Even though COVID-19 upended the auto industry last year, shut down production lines for weeks and forced executives to reevaluate the long-term viability of their businesses, some suppliers now think 2021 is even worse.
The list of challenges is long and getting longer, Julie Fream, CEO of the Original Equipment Suppliers Association, said last week during an Automotive News Congress Conversations webcast.
“I think suppliers are navigating more than they ever have,” Fream said as part of an industry panel. “Surprisingly, 2021 has become a more challenging and difficult year for suppliers than even 2020 was.
“At that point, the industry went down and then we came back up,” she added. “But it is such a challenge to navigate all of these individual areas that are causing concerns and problems for suppliers.”
All of the stumbling is making the industry painfully aware of its lack of visibility into its supply chain, added Mary Buchzeiger, CEO of metal parts supplier Lucerne International.
“There’s not enough transparency in supply chains,” Buchzeiger said. “If you get down to the nth degree of a supply chain and there’s one supplier that can’t supply a little piece of foam that goes into some large assembly, then you’re shutting down the assembly plant.
“I think there are some real weaknesses there,” she said.
“We have this huge logistics challenge. … We’re seeing all the weaknesses. The agility in very long supply chains just isn’t there.”
David Dauch, CEO of driveline supplier American Axle & Manufacturing Inc., acknowledged that it seemed to many people that the global shortage of microchips would be an inconvenience only for the “first of the year” — but it now looks like a problem that will linger into 2022.
The semiconductor shortage isn’t the only major crisis the supply chain is coping with.
Also continuing to disrupt industry normalcy is a lingering shortage of resins and plastics stemming from the storm-induced shutdown of Texas refineries in February, major shipping holdups at seaports on both U.S. coasts and constraints in the availability of steel and aluminum.
On top of all that are the chronic labor challenges that manufacturers have been experiencing because of COVID-19 worries — and even before the pandemic started.
With insufficient staff, producers have struggled to operate factories in step with consumer demand.
“In my 35-year career in the industry, I’ve never seen the supply challenges that we’re realizing today,” Dauch said in the webcast. “Not a day goes by that we’re not faced with a new challenge.”
The nub of the issue, he said is “the lack of visibility in some of the value chain. You never know what you’re walking into each and every day.
“We need our industry and our value chain to be very robust — and right now it’s fragile.”
Akshay Singh, industrial and automotive industries principal at PwC, agreed that the industry needs more visibility into its Tier 2 and Tier 3 suppliers.
“Really developing that supply chain transparency going forward is actually paramount,” he said, “so if something like this happens, [suppliers] know where the bottlenecks are and where they need to actually deploy the resources to really address the issue.”
But restrengthening the industry’s supply chain will be further complicated by the shift to vehicle electrification, the experts predicted.
“We are concerned that suppliers will almost, in some ways, get a double hit,” OESA’s Fream said, referring to the impending decline in internal combustion engine production. “We are already starting to work with the supply base to talk about what’s next for them, helping them plan where their product lines need to go and be thoughtful about where they spend their capital investment now, making sure that they’re balancing the needs.

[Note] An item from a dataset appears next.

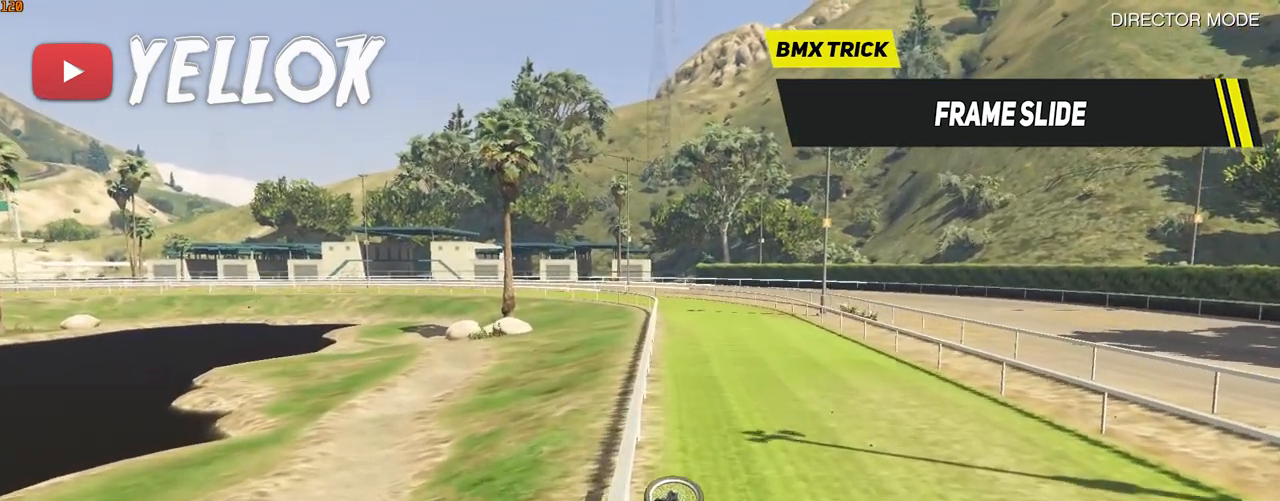
{"keys": ["d"], "events": [[250, "d", "down"]]}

“Let’s be realistic. There’s going to be ICE vehicles for a long time,” she added. “But given that, we still have to balance where that investment goes. That’s the real nugget that suppliers need to go after right now and make sure that they are addressing for their particular business and their particular products.”
That will require flexibility on the part of suppliers, Dauch said.
“The market and the customer are the boss, and we all need to accept that,” Dauch said. “We can not do anything and die on the vine,” he added, “or we can adjust to the marketplace and ultimately position ourselves and differentiate ourselves going forward.”